Opinión

Caso Oltra: los fascistas antifascistas

Lo que hemos visto, ese espectáculo de los líderes que gobiernan en Valencia, incluye todos los componentes del fascismo camuflado como antifascismo

No quería dimitir para poder luchar contra el fascismo. Así se explicaba la vicepresidenta del Gobierno de la Comunidad Valenciana, Mónica Oltra, acusada de los peores delitos en el ejercicio de un cargo político. Sostenía que para defender la democracia tendría que incumplir los códigos más sagrados de la función pública. Terminó dimitiendo en medio de una reyerta con Ximo Puig, el presidente, digna de un guion de Scorsese, el de Uno de los nuestros.

El caso Oltra servirá para que ya nadie pueda alegar ignorancia sobre la catadura moral de la llamada izquierda soberanista. Importa averiguar de qué se trata. Muchos pensadores han explicado que para entender algo, antes se debe poner nombre a la cosa. Pues bien, lo que hemos visto, ese espectáculo de los líderes que gobiernan en Valencia, incluye todos los componentes del fascismo camuflado como antifascismo.

Llamemos a las cosas por su nombre.
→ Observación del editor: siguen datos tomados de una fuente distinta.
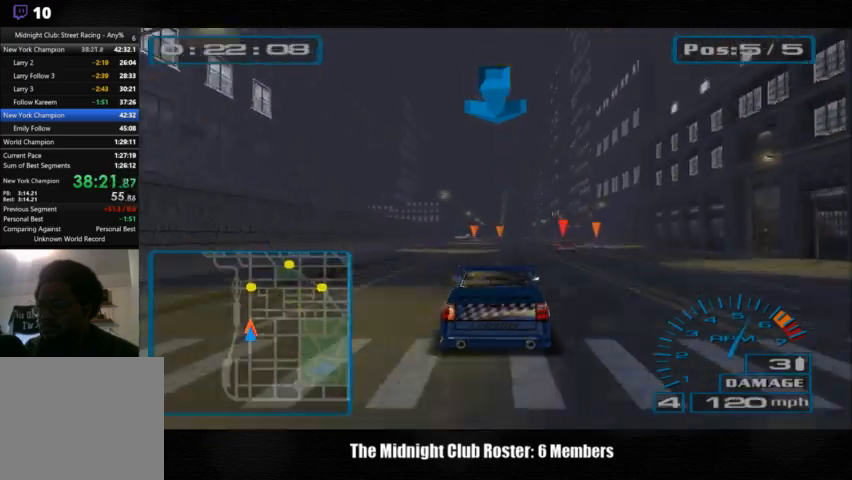
{"buttons": ["R2"], "left_stick": "center", "right_stick": "up", "events": []}
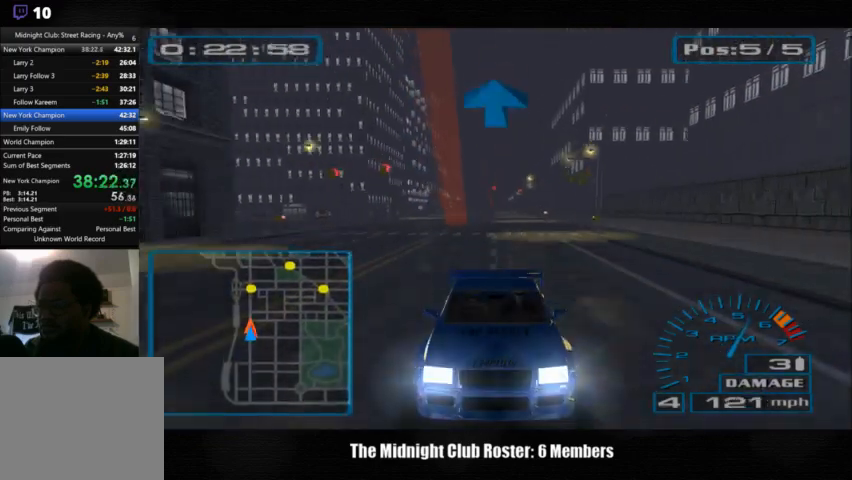
{"buttons": ["R2"], "left_stick": "center", "right_stick": "up", "events": []}
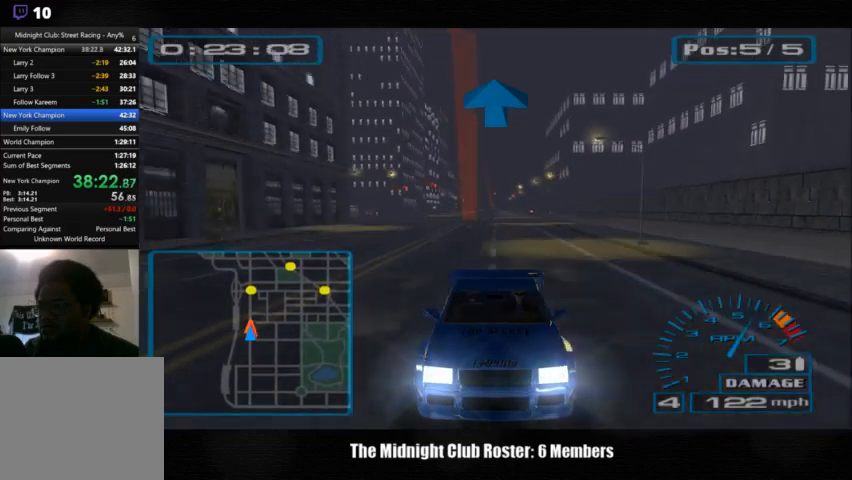
{"buttons": ["R2"], "left_stick": "center", "right_stick": "up", "events": []}
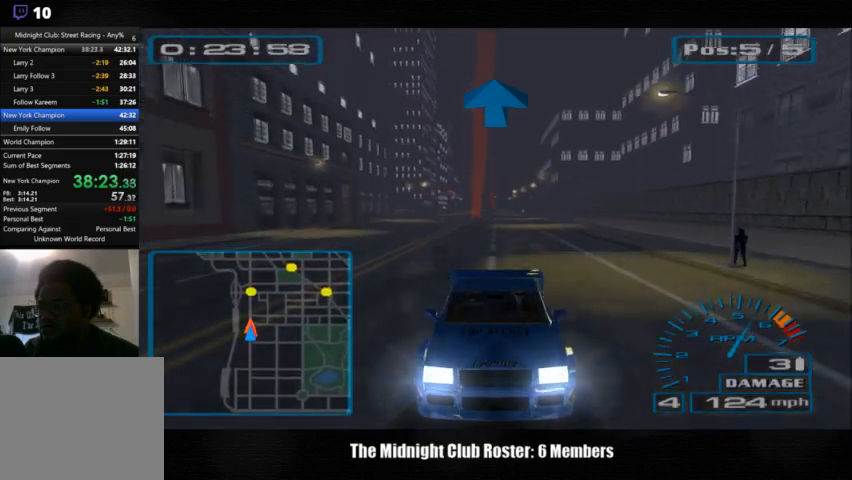
{"buttons": ["R2"], "left_stick": "center", "right_stick": "up", "events": []}
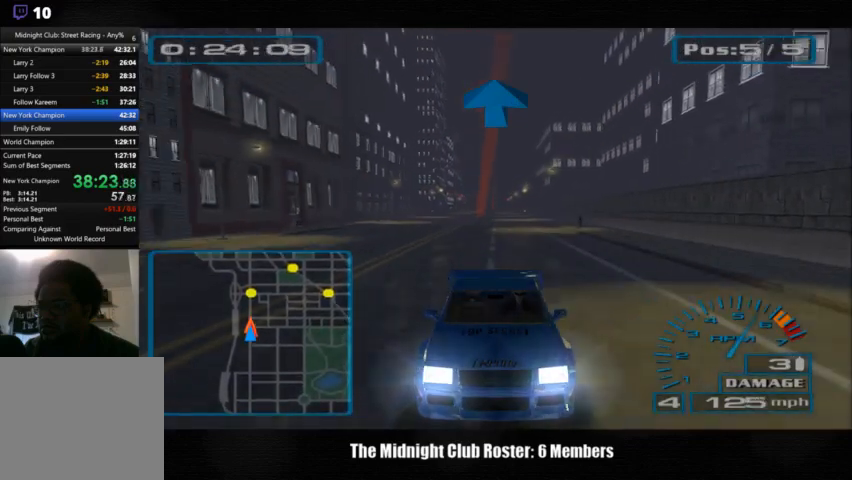
{"buttons": [], "left_stick": "center", "right_stick": "up", "events": [[100, "R2", "up"]]}
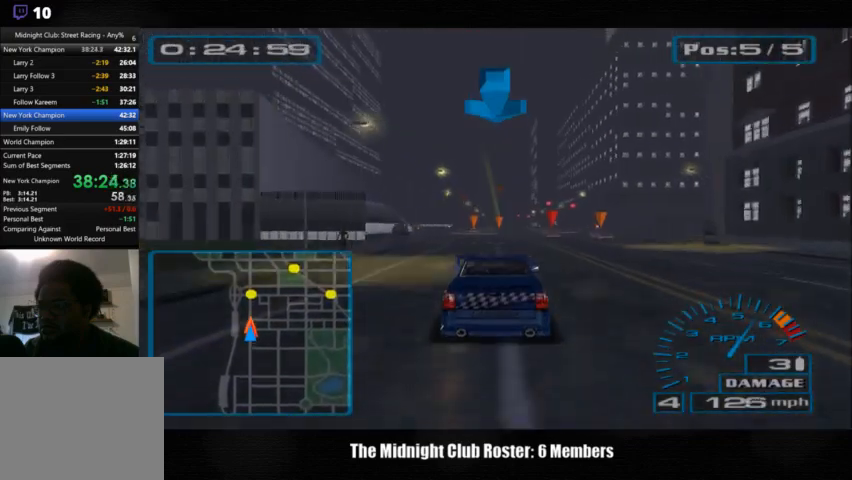
{"buttons": [], "left_stick": "center", "right_stick": "up", "events": []}
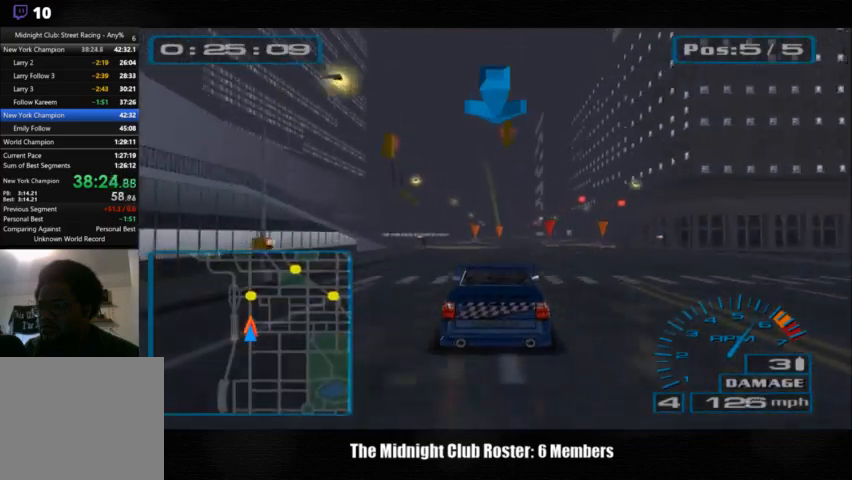
{"buttons": ["R2"], "left_stick": "center", "right_stick": "up", "events": [[267, "R2", "down"]]}
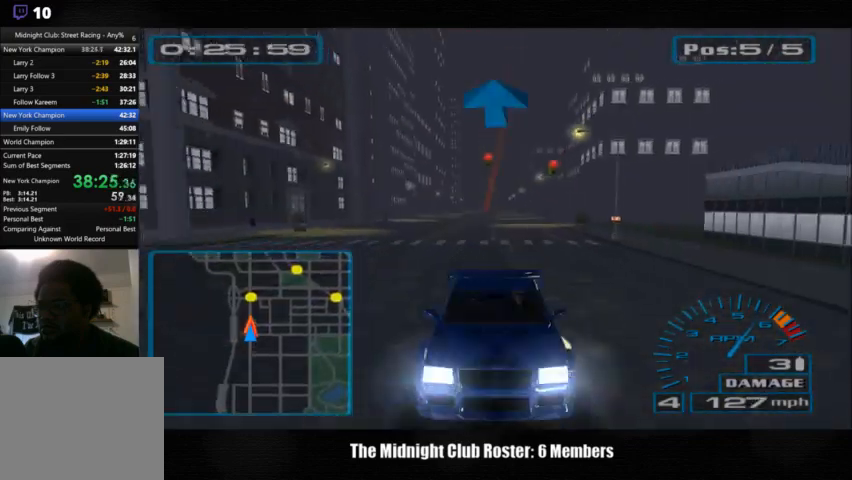
{"buttons": ["R2"], "left_stick": "center", "right_stick": "up", "events": []}
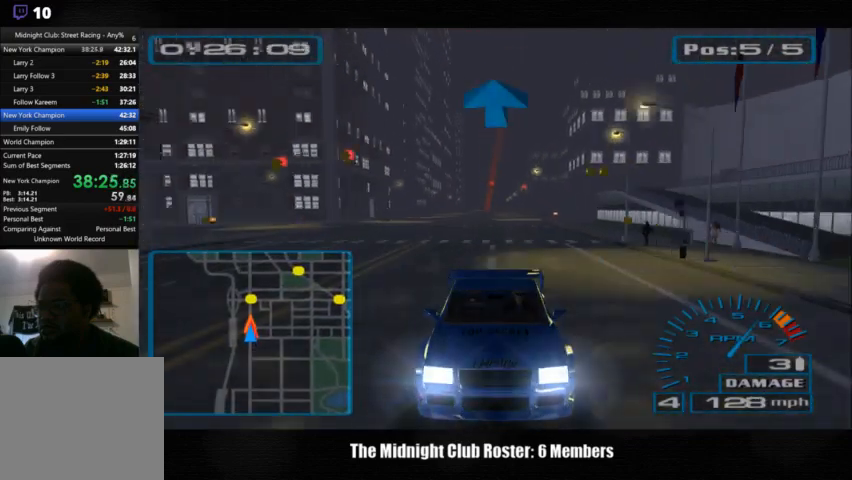
{"buttons": [], "left_stick": "center", "right_stick": "up", "events": [[300, "R2", "up"]]}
Toda la basura exhibida -¡qué indecente la defensa de Oltra por un compinche suyo llamado Baldoví!- es pura expresión de fascismo. Al oírles recordé a Emilio Gentile y su obra Quién es fascista (2019). Este historiador italiano tiene acuñada la expresión antifascismo fascista para ubicar a quienes, asignándose la autoridad de decidir quién es fascista, se comportan como los fascistas más abyectos.
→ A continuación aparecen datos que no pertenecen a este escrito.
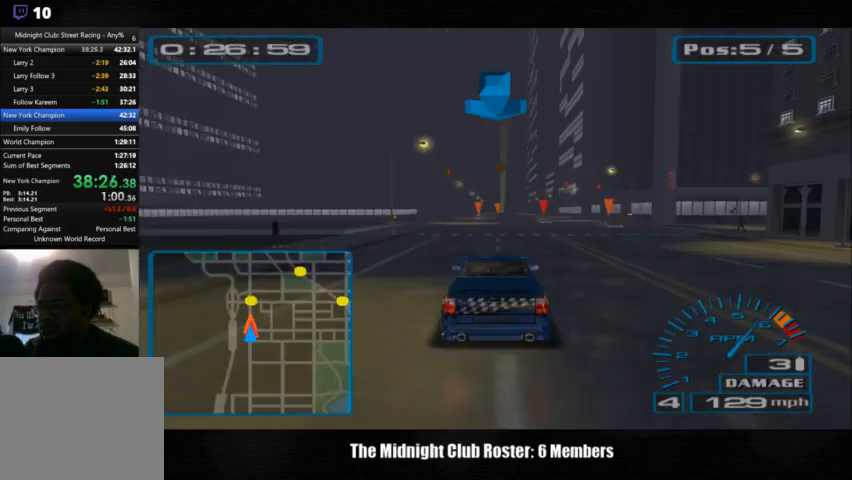
{"buttons": [], "left_stick": "center", "right_stick": "up", "events": []}
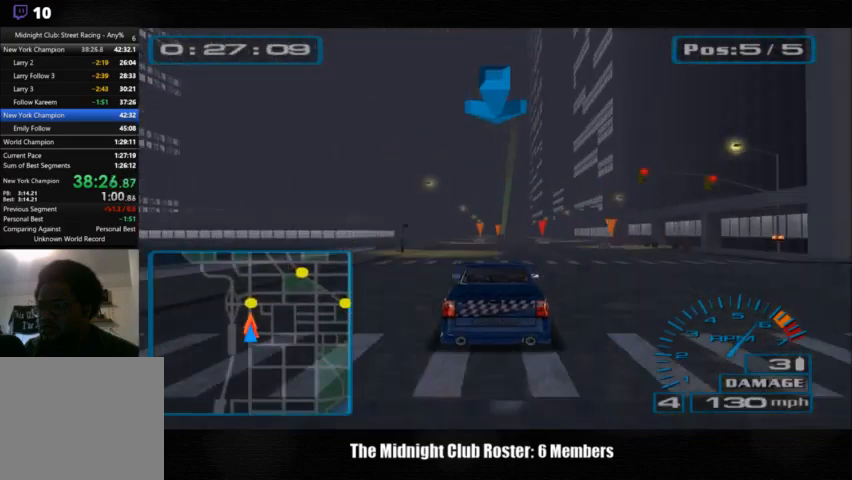
{"buttons": [], "left_stick": "center", "right_stick": "up", "events": []}
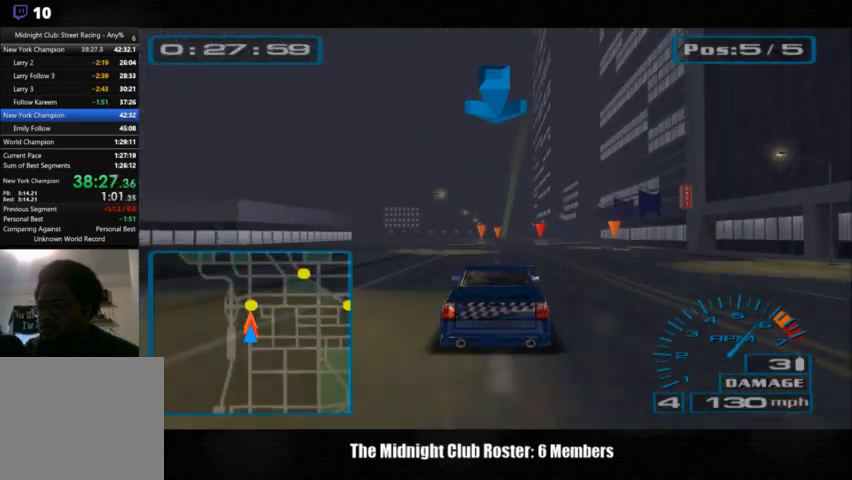
{"buttons": [], "left_stick": "center", "right_stick": "up", "events": []}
Gentile estudió en detalle cómo los comunistas, siguiendo instrucciones de Stalin, se arrogaron hace cien años la autoridad para denunciar como “fascistas, semifascistas o primos de los fascistas” a todos los que no seguían su credo. “Objetivamente fascistas”, remachaban. Hoy se repiten las mismas palabras, similares motivaciones, y desde filosofías políticas emparentadas.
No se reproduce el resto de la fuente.